Adam Bafirawala, the founder of Tubing the Nile says the concept was derived from white water rafting although for this case, there are no rafts but a tube.
It is simply an act of sitting on round car tyre-like tubes put together in a specific number with a professional guide rowing a kayak on which the entire tubes are tied.
The tubes are then dragged on water to the direction the guide is rowing and sometimes he lets the water take the tubes downstream.
“We consider safety first and we have heavy duty life jackets for each person who sits on the tube and we have highly qualified guides who have a lot of expertise on water,” Bafirawala.

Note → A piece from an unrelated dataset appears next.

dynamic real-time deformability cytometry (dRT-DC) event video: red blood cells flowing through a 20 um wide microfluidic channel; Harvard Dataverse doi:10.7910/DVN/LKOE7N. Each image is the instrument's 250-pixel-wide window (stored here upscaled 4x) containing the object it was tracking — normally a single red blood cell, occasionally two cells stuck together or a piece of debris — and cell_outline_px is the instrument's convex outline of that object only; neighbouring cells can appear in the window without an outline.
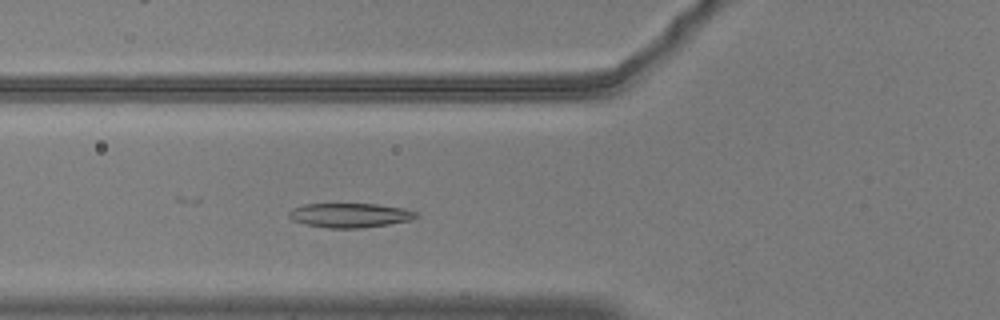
{"species": "common noctule bat (a hibernating species)", "species_latin": "Nyctalus noctula", "temperature_condition": "warm", "stored_images_in_passage": 48, "camera_frame_rate_fps": 3000, "um_per_image_px": 0.085, "animal": {"sex": "male", "body_mass_g": 20.5, "forearm_length_mm": 52.5}, "frame": {"image": 1, "passage_image": 14, "time_ms": 4.333, "image_size_px": [1000, 320], "cell_outline_px": [[420, 216], [412, 220], [388, 224], [360, 228], [328, 228], [304, 224], [292, 220], [288, 216], [288, 212], [292, 208], [304, 204], [376, 204], [404, 208], [420, 212]], "centroid_in_image_um": [29.77, 18.29], "position_along_channel_um": 96.0, "area_um2": 18.26}}
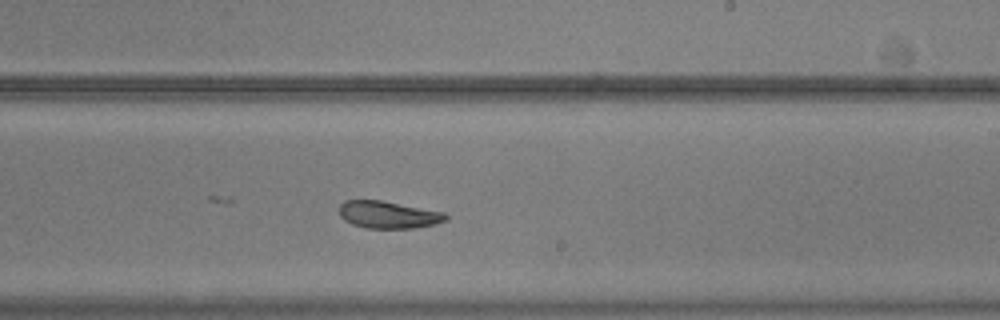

As Uganda slowly opens up for tourism, I together with a team of Journalists from Kampala decided to take on the tubing experience.
The journey from Kampala City to Jinja is a two hour drive on a good traffic day and from Jinja town, it’s about an 8 km drive along a murram road but generally motorable road to an area called Bujagaali.
During our earlier years, Bujagaali falls itself was famous before a new dam was built near it submerging the falls in the process. No one who visited this place in the early 2000s can easily forget oracle Jajja Bujagaali.
Our hosts had two tubing packages on offer, the first called Flat water tubing at a cost of 90,000 for Ugandans and of $25 for non-nationals and this was what we opted for.
The second package known as white water tubing goes for Shs 130,000 for locals and $45 for non- nationals.
This is longer and scarier for it goes through wild rapids that give you a bumpy sail.
On arrival, a team of professional guides captured our personal details before giving us a safety briefing and equipping us with knowledge on what to expect out there in the river.
We then took a walk through a campsite to the boat that would then take us to our starting point. This was just but the start of our adventure as the scenery we saw during the cruise along the banks was beautiful.
At the starting point, our guides then tied the tubes together in groups with each group tied to a boat in which a guide sat.
Clad in our swimming gear and life jackets, we were helped onto the tubes, a moment we were waiting for.
Sheer fright at the beginning for my team turned into screams of fun as we set off downstream.
We, and the group that trailed us hit the rapids and sailed the calm waters in tandem with screams around us.
For the safety of clients’ gadgets, a professional photographer tubes along with you to cater for your photography needs.
Your phone or personal camera is left safe at the banks.
The journey takes about three hours of floating downstream meeting rapids and calm water in succession.
In the areas with rapids, one is gasping for breath and in screams while in areas of calm water, one is looking at different birds, small aquatic animals and vegetation along the banks or waiting on a second kingfisher bird to return and dive into the water and come out with a fish within a split second just next to your tube.
For an evening shift on the tube, the sunset with its beautiful reflections on the river will be a memory to stay with forever.
According to Bafirawala, other activities to do here include boat rides, kayaking, slide and quad biking.
The same tubing experience has also been introduced to Lake Bunyonyi, the country’s deepest lake although not yet officially.
“My target is to go everywhere there is a lake or river and it is safe to operate,” he says.